Garnet is a gemstone composed of metals (calcium, magnesium, iron, aluminum, and/or chromium) bonded to silica. It has a relatively high hardness, harder than silica sand, so small grains are used as an abrasive for both sand blasting and in sand paper.

In contrast, talc, used in baby powder, is a very soft mineral. It is composed of magnesium and silica, bonded with water, so it has some of the same elements as garnet, but the arrangement of its mineral structure makes it very weak -- hence its softness. Soapstone is composed primarily of talc.

Pumice and Obsidian

Pumice and Obsidian

The rocks on this shelf are produced by volcanic eruptions. Obsidian forms when lava cools very quickly, forming natural glass. It can be broken to produce extremely hard, sharp edges, which many cultures have used for projectiles and knives. Even today, some surgical scalpels are made from obsidian, as seen at the lower right of the image.

Pumice is also formed by rapid cooling of lava. In this case, the lava is cooling as dissolved gasses are escaping, creating a large number of frozen bubbles in its structure. Imagine freezing a shaken-up cola as it foams out of the bottle. Pumice is used as an abrasive, illustrated here by pre-faded jeans, weathered by rubbing with pumice, and Lava brand soap, which includes pumice as a scouring agent for cleaning extra-dirty hands.

Copper and zinc

Copper and Zinc

Copper is used in the manufacture of electrical wire, copper pipes for water, copper cookware, and in the computer you're using to view this web gallery. Copper has low resistance to electrical charge and is relatively abundant, compared to its elemental sisters, gold and silver, which is why it's used for wiring. It can be found both in its elemental state and as an ore, in which the copper is bonded to other elements.

Zinc has been reported as beneficial in shortening the duration of common colds, so it is often included in over the counter cold remedies. There have been no conclusive results supporting this use, but zinc is an essential element, so taking it as a supplement in reasonable doses cannot have any adverse effects.

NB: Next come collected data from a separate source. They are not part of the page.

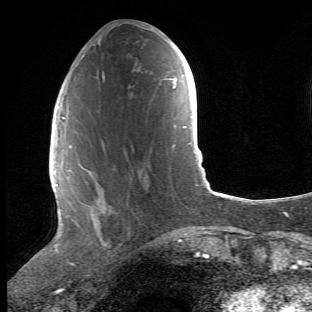
Breast MRI (dynamic contrast-enhanced), one axial slice; slice 19 of 66 in the series (ordered by position); cropped to one breast; dynamic contrast-enhanced series, time point 2 of 6 at this slice position (early post-contrast); 1.5 T; TE 4.2 ms, TR 8.5 ms; 312 × 312 image matrix. Female patient.
Annotated regions visible in this slice (semi-automatically segmented with operator editing):
- enhancing-tissue mask used for the functional tumour volume (all voxels passing the contrast-enhancement thresholds inside the analysis volume; usually the tumour): box from (x=68, y=120) to (x=106, y=264) px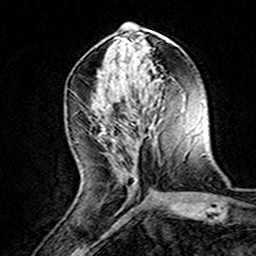
Breast MRI (dynamic contrast-enhanced), one axial slice. Slice 63 of 160 in the series (ordered by position). Cropped to one breast. Dynamic contrast-enhanced series, time point 2 of 8 at this slice position (early post-contrast). 3 T. TE 4.6 ms, TR 7.4 ms. 1 mm slice thickness. 256 × 256 image matrix, field of view 144 × 144 mm. Female patient.
Structures marked on this image (semi-automatic segmentation, software-assisted and operator-edited):
- enhancing-tissue mask used for the functional tumour volume (all voxels passing the contrast-enhancement thresholds inside the analysis volume; usually the tumour): bounding box (x1, y1, x2, y2) in pixels: (118, 173, 135, 190)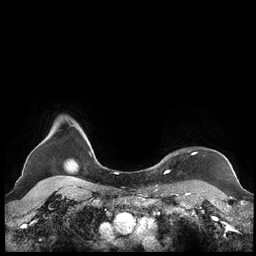
Breast MRI (dynamic contrast-enhanced), one axial slice; slice 194 of 248 in the series (ordered by position); dynamic contrast-enhanced series, time point 2 of 7 at this slice position (early post-contrast); 1.5 T; TE 1.9 ms, TR 4.1 ms; 0.8 mm slice thickness; 256 × 256 image matrix, field of view 340 × 340 mm. Female patient.
Outlined on this slice (semi-automatic segmentation, software-assisted and operator-edited):
- enhancing-tissue mask used for the functional tumour volume (all voxels passing the contrast-enhancement thresholds inside the analysis volume; usually the tumour): box from (x=159, y=152) to (x=196, y=172) px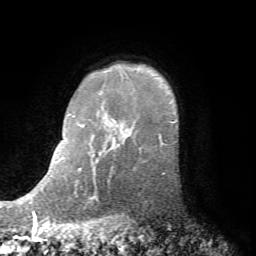
Breast MRI (dynamic contrast-enhanced), one axial slice; slice 60 of 72 in the series (ordered by position); cropped to one breast; dynamic contrast-enhanced series, time point 2 of 7 at this slice position (early post-contrast); 1.5 T; TE 4.2 ms, TR 8.7 ms; 256 × 256 image matrix. Female patient.
Outlined on this slice (semi-automatic segmentation, software-assisted and operator-edited):
- enhancing-tissue mask used for the functional tumour volume (all voxels passing the contrast-enhancement thresholds inside the analysis volume; usually the tumour): bounding box [x1, y1, x2, y2] px = [135, 138, 175, 167]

Zinc is often found naturally in sphalerite, a mineral including sulfur and iron. Zinc is also used for galvanizing, because it is relatively inert compared to steel, so it can prevent rusting when used as a coating.

Iron and aluminum

Iron and Aluminum

It's hard not to experience iron and aluminum in our everyday lives. Iron ores are usually compounds of iron and oxygen, otherwise known as rust. Much of these ores were formed when the earliest photosynthesizing microbes began to pump oxygen into the earth's oceans. In a way, iron ores are fossils, so all iron and steel we use are made from fossils. Iron is commonly used in different compound with carbon and silicon. Different ratios of the other elements determine its physical properties, which vary between cast iron, as in the frying pan, and steel, as in the reusable coffee cup.

Aluminum is found naturally as bauxite, made of aluminum bonded with water. Purifying bauxite used to be expensive and slow, so aluminum was a rare and valuable metal in the 18th and 19th centuries. That's why the top of the Washington monument was covered in aluminum -- it was like covering it in silver! Since the late 1880s, aluminum ore has been purified using electricity, and it has become cheap and plentiful. Benjamin Franklin would think we all live like kings if he knew that we casually drink out of aluminum cans and use aluminum foil to save our leftovers.


Silver and Gold

This shelf features silver and gold, sister elements to copper. On the periodic table they're all in the same column, and that reflects the similar structures of their atoms, which give them similar chemical properties. They're all good conductors of both heat and electricity. Gold and silver are actually better conductors than copper, which is why they're used in high-end electronic devices, like cell phones and some audio equipment. They're rarer than copper, too, which is why gold and silver jewelry is more valuable and why they're used more often for decoration than for their electrical properties. Gold is most often found as a pure element in nature, but silver is often found both in its pure form and in ores.

Mercury and Lead

Mercury and Lead

This shelf features mercury and lead, two important dense metals. Mercury is the only metal that is liquid at room temperature, which is why it has been used for so long in thermometers. As the metal expands and contracts in response to the temperature, it moves up and down the thin tube, and allowing the temperature to be read. Elemental mercury is poisonous, producing mental and coordination problems, so people have moved away from mercury thermometers and other everyday uses. Mercury is not found as a pure element in nature. It is mined from mercury ores, such as cinnabar (also called vermilion). Cinnabar is composed of mercury and sulfur and has been used as a red pigment since ancient times.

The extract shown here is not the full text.